Book Review: Winning With Data
“Without data you’re just another person with an opinion” - W. Edwards Deming
I finished Winning with Data recently but I have to admit; it was hard for me to get through this book. It's difficult enough for me to read in general, but I don't usually seek out books about topics like managing data. I'm also not sure exactly who the audience is for this book. Is it a young person venturing into the workforce? A more senior executive trying to learn more about this evolution? Not sure, and I felt like that was also a problem. Nevertheless, I enjoyed what I read well enough since it confirmed how I feel about data accessibility and transparency. I can also see the influence of the author on my workplace (he works with a major investor in our company). It felt like when I took courses in school that I didn't like but I got a lot out of. If it didn't have to take them, I wouldn't have, but I'm glad I did since it exposed me to some new ideas.

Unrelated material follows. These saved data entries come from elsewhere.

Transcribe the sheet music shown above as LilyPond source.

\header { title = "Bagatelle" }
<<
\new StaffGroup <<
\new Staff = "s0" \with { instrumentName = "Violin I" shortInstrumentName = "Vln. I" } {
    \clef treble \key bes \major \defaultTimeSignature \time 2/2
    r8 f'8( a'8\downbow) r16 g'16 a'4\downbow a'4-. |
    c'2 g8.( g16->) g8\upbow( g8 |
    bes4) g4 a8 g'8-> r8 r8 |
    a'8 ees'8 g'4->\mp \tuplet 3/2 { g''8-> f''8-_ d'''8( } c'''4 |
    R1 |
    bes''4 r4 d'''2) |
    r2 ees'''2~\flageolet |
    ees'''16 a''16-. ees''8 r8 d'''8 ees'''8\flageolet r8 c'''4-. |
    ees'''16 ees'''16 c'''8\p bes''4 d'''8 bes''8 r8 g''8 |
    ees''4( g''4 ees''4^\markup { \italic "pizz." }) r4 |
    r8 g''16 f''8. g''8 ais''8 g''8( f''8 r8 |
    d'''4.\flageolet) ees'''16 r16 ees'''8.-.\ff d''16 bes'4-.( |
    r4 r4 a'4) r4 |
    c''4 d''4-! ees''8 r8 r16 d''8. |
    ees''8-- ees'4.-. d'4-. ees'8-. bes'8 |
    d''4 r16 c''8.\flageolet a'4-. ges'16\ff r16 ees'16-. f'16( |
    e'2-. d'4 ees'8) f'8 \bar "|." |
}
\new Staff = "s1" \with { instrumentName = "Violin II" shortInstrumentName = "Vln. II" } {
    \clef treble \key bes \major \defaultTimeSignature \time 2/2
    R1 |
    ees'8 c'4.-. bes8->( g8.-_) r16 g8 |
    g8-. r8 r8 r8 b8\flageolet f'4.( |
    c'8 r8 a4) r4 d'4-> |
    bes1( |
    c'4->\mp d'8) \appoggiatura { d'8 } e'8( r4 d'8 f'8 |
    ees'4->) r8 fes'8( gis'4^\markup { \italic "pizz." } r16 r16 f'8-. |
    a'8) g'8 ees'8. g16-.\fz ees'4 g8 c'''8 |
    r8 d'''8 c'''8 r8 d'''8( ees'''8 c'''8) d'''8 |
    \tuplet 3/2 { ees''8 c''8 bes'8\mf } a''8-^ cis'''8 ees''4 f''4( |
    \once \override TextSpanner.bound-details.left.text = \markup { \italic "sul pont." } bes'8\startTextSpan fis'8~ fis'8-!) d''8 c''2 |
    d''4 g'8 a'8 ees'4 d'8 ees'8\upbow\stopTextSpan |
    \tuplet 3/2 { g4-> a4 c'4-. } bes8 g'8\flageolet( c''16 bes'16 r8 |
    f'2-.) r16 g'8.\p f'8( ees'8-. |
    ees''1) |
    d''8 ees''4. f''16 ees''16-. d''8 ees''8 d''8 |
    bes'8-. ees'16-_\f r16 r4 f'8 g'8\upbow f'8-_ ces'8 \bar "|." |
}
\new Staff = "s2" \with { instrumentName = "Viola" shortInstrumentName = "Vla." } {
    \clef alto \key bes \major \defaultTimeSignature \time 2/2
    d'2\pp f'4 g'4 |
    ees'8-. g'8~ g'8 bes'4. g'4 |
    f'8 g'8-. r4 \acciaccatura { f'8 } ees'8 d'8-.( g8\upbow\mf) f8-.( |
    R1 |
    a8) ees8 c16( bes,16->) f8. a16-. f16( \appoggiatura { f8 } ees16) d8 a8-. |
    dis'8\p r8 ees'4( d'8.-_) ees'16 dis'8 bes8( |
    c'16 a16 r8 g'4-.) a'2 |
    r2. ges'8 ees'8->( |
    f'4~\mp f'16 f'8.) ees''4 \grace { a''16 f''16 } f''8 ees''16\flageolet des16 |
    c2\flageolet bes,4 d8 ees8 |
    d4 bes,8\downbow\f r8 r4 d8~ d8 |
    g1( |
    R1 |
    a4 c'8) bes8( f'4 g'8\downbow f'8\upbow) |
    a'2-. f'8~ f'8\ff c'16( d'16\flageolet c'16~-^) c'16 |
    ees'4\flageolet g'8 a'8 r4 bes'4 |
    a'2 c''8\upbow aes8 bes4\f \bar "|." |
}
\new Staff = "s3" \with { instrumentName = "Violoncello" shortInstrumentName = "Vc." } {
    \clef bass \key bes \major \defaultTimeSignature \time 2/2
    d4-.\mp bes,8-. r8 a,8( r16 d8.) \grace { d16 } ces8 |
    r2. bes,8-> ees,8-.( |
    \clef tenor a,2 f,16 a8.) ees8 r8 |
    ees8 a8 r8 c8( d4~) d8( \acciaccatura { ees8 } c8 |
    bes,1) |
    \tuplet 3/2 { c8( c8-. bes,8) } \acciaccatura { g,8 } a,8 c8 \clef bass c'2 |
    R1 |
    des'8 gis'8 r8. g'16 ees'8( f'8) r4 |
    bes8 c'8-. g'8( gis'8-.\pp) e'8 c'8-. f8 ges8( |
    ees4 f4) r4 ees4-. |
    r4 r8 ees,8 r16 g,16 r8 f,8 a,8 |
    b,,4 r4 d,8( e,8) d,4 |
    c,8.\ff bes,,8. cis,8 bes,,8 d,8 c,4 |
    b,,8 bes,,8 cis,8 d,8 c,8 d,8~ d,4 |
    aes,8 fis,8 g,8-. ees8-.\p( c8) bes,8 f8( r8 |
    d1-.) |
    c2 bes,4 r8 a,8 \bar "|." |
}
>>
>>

The book outlines why data is important, how to manage it, and how to foster a culture that uses it in the right ways. It encourages readers to collect the right data, in the right amounts, and make timely informed decisions at every level of your organization. I feel like this is something higher ed needs to make better use of for strategic student interventions, but I can get why they'd be hesitant. Student data is sensitive, but we owe it to our students to provide the best service we can. I know some institutions are moving in this direction.
Using data really can transform every decision we make in an organization. It's not just sales or marketing. It can come into recruitment which I think is a huge epiphany for higher ed specifically since in my experience, it is something we struggle with greatly. The book provides a specific example from Google and how they run their processes to help continuously improve it over time:
“Google takes metrics one step further than most companies. It collects data at every step of the interviewing process to provide interviewers feedback on their candidate judgement.
“‘Every interviewer sees a record of the interview scores they gave given i the past and whether those people were hired or not. This lets the interviewer know if they are correctly assessing potential Googlers, nudging them to look back at their prior notes and learn from what they spotted or missed.’"
We could all use this sort of thinking to make sure we're bringing in the right people and helping our recruiters and hiring teams do their best with what we are putting upon them. Overall, it is a way of thinking that we need to implement and move on from making decisions based on anecdotal evidence and gut reactions. This quote is what I'd like to end on that captures this feeling:
“…data encourages experimentation and surprises. Surprises foster new ways of thinking. They challenge the establishment. When dogged with opinions or knee-jerk answers of ‘that’s the way we’ve always done it,’ we all can feel disenfranchised. Data pushes us to experiment.”